• Jessica Vealitzek
  • [SWP: Behind the Book] One Month from Publication & I’ve Figured Out What's Important
[SWP: Behind the Book] One Month from Publication & I’ve Figured Out What's Important
Contributor

As of this writing, I am one month from the publication of my first novel, The Rooms Are Filled. My To Do list grows ever longer, several planned events loom over me like a Most Embarrassing Moment waiting to happen, and I’ve started acting like a hyper version of myself.

It’s in times of stress that good advice proves useful and I’m currently finding the following bits of wisdom are key:

Do it for you.

I waited a long time to begin writing a book, as I’d always wanted to. I sometimes think I waited too long, but the upshot is by the time I started, I not only had developed my skills, I also had the mindset to write what I wanted, the way I wanted it. I didn’t look at statistics and decide to write a YA paranormal romance, or whatever the top selling genre was at the time. I look at this as an art first and a business second. I don’t generally read YA or paranormal fiction. I read and write probably the smallest sliver of a genre there is: literary fiction. But you know what? I love my book. I’m proud of it. That makes me tremendously happy and going forward much easier.

Similarly, when I finished writing and editing, I decided to submit to a partnership press because it, of all the publishing options, most aligned with my priorities and philosophies. And to get some exposure online, I started a blog based on telling the stories of everyday people because that’s what I’m interested in—the extraordinary, everyday stories.

This is my show; yours is your show. If you write a book for anyone other than yourself—the market, your parents, your spouse, even your readers—publication will not be as fun as it could be. Do it for you—your most important reader—and you’ll have no regrets.

You can’t do everything.

This is absolutely the hardest part for me. I’m way too ambitious for my own good. And I don’t mean that in a “Faults? Oh, I’m just so damn organized” kind of way. Being too ambitious is detrimental when it comes to this.

§ **MATERIAL PROVIDED**
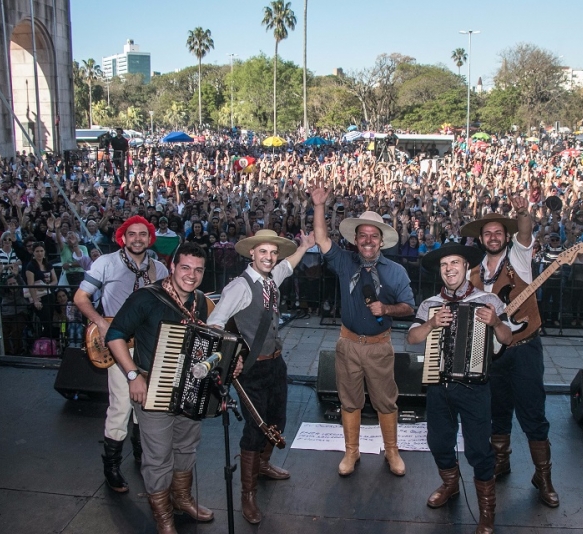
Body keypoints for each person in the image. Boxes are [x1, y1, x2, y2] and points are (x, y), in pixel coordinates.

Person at [105, 243, 215, 534]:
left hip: (189, 390)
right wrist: (132, 376)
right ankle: (163, 516)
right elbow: (115, 336)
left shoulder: (200, 301)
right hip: (152, 387)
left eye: (198, 269)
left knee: (186, 448)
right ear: (173, 266)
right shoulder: (146, 297)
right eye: (185, 267)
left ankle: (182, 499)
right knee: (157, 457)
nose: (191, 275)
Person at [207, 229, 315, 524]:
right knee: (256, 430)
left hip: (275, 364)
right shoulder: (239, 287)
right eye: (263, 252)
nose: (269, 257)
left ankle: (264, 465)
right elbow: (214, 324)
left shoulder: (271, 277)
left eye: (272, 252)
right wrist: (234, 356)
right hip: (251, 370)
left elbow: (288, 265)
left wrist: (305, 246)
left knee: (277, 419)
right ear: (251, 254)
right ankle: (248, 495)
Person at [310, 182, 415, 477]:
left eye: (373, 236)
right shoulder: (344, 262)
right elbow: (320, 237)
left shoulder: (396, 271)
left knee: (385, 401)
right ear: (355, 240)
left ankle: (392, 452)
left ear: (381, 241)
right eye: (363, 235)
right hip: (348, 345)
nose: (368, 240)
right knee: (349, 400)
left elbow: (409, 307)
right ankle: (351, 453)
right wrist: (319, 206)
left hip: (380, 346)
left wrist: (387, 309)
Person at [407, 243, 512, 534]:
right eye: (444, 265)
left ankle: (487, 511)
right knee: (439, 442)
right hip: (439, 386)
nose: (449, 269)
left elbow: (507, 338)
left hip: (475, 388)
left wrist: (495, 322)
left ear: (467, 267)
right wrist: (430, 324)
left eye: (455, 263)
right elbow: (412, 338)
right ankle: (451, 485)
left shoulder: (488, 299)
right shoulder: (430, 303)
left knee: (479, 450)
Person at [462, 197, 560, 509]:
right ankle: (501, 462)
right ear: (480, 239)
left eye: (498, 232)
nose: (493, 237)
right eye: (487, 233)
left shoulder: (518, 257)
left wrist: (522, 212)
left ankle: (543, 476)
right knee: (497, 412)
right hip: (493, 353)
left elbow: (527, 229)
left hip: (525, 349)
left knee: (533, 413)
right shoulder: (472, 275)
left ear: (506, 236)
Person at [74, 215, 168, 493]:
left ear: (150, 238)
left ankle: (141, 455)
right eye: (132, 234)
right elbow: (81, 298)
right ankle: (112, 466)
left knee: (146, 403)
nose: (138, 239)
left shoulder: (160, 268)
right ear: (123, 238)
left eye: (143, 234)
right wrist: (101, 323)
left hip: (149, 345)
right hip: (118, 344)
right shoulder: (105, 263)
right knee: (121, 406)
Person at [24, 242, 58, 338]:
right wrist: (35, 300)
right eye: (37, 251)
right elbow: (30, 284)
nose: (39, 253)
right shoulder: (30, 266)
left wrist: (47, 286)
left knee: (51, 320)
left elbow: (55, 280)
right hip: (38, 296)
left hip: (48, 294)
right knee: (45, 320)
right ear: (33, 253)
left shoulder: (48, 264)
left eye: (41, 251)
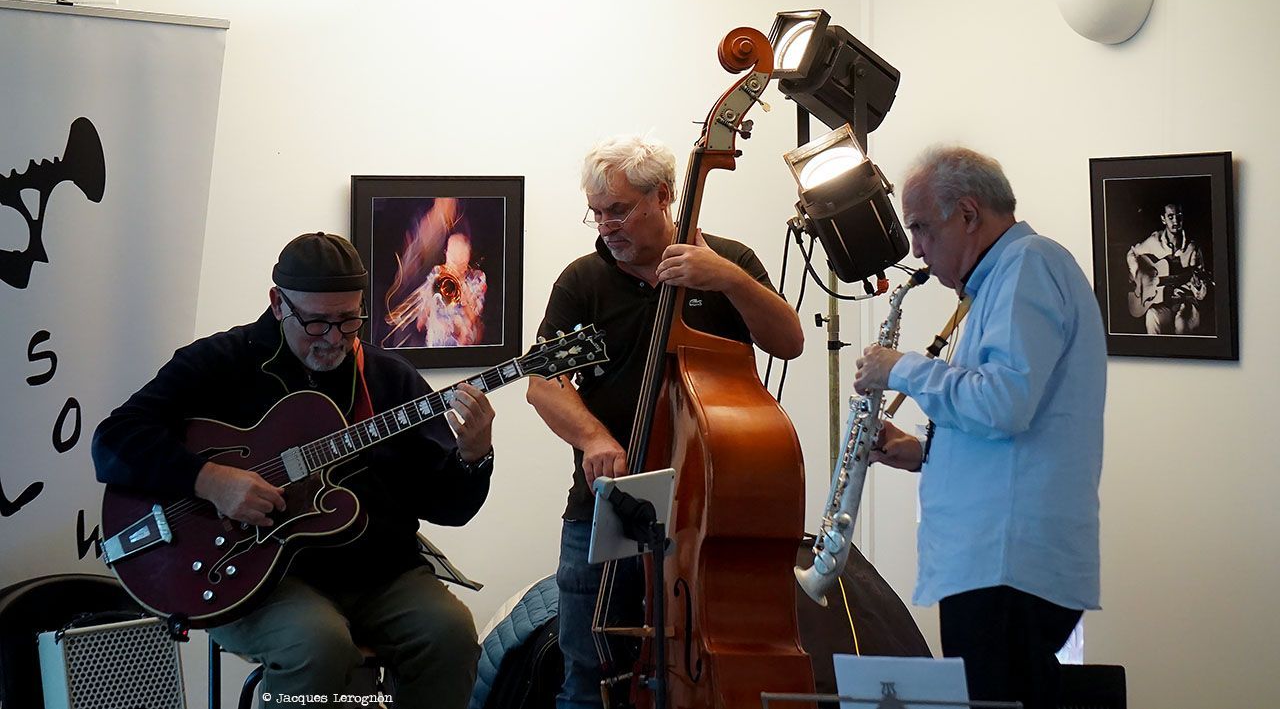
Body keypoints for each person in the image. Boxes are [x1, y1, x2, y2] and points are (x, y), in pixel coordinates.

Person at [92, 232, 495, 707]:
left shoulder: (388, 378)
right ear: (278, 303)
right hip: (252, 576)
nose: (334, 338)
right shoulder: (221, 362)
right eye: (317, 322)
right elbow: (114, 440)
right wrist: (210, 481)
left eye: (349, 320)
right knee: (317, 645)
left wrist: (473, 457)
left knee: (450, 634)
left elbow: (449, 508)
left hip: (378, 571)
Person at [525, 134, 804, 709]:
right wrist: (593, 438)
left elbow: (789, 342)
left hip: (707, 512)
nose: (606, 226)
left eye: (619, 210)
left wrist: (728, 279)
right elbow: (542, 383)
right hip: (610, 503)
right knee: (585, 680)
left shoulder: (728, 262)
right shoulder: (583, 280)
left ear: (663, 195)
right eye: (597, 213)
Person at [853, 146, 1106, 709]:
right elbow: (1008, 425)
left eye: (921, 227)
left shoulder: (1027, 266)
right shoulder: (1003, 278)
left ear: (967, 214)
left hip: (1006, 566)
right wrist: (922, 453)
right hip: (997, 564)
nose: (916, 249)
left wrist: (903, 368)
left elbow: (1004, 401)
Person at [1125, 201, 1209, 334]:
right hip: (1163, 302)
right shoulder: (1154, 241)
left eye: (1179, 216)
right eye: (1170, 217)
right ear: (1163, 219)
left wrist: (1198, 286)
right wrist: (1137, 275)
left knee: (1181, 324)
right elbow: (1133, 253)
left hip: (1185, 302)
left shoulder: (1192, 248)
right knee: (1151, 316)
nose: (1175, 221)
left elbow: (1201, 294)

§ **EXPLORE THE MATERIAL**
**a)** Repeat everything in the essay on nearing a first novel's publication from "It’s in times" down to "forward much easier.".
**b)** Please carry the essay on nearing a first novel's publication forward from the point where it stops.
The entries are separate material from the essay on nearing a first novel's publication.

§ **ANSWER LIST**
**a)**
It’s in times of stress that good advice proves useful and I’m currently finding the following bits of wisdom are key:

Do it for you.

I waited a long time to begin writing a book, as I’d always wanted to. I sometimes think I waited too long, but the upshot is by the time I started, I not only had developed my skills, I also had the mindset to write what I wanted, the way I wanted it. I didn’t look at statistics and decide to write a YA paranormal romance, or whatever the top selling genre was at the time. I look at this as an art first and a business second. I don’t generally read YA or paranormal fiction. I read and write probably the smallest sliver of a genre there is: literary fiction. But you know what? I love my book. I’m proud of it. That makes me tremendously happy and going forward much easier.

**b)**
I love learning, but I try to learn everything. Google is my enemy. The other day I spent two hours creating a flier. Then I decided I wanted to learn how to create a book trailer. All in one afternoon. Other tabs open on my computer at the time: shopping for new carpeting and researching Common Core.

And the thing is, I never saw it coming. I’m a dinosaur in the world of technology. I was the last of my friends to get a cell phone, the last to graduate to a smart phone, the last to join Facebook. Slowly, though, I’ve immersed myself in the online world. There are very real advantages to this. And very real disadvantages. I can open an article that looks interesting—say, on not stretching yourself too thin—and an hour later I find myself reading about a friend’s latest journal publication and thinking that I should also submit to said literary journal, and I should also be writing for this online mommy magazine. Do you know how many times I’ve had to remind myself that I am not first and foremost a mom blogger? My goal is and always has been to write a book.

All is simply not possible. And besides, the bullet under this piece of advice could read, “This is a long haul, not a short race.” I try to do a few book things each day, and I’ve learned this last month to write down up to five to make myself feel ambitious enough that I can stop for the day, even if one task is just, “Wrote a Facebook update.”

Listen to good music often.

The easiest to follow and the quickest stress releaser I know.

Don’t move the goal posts.

My goal when I started was simple: write a book. Not: write a book in one year. Or: write every morning for three hours until you have a book. Or even: write a book and get published. Simply: write a book.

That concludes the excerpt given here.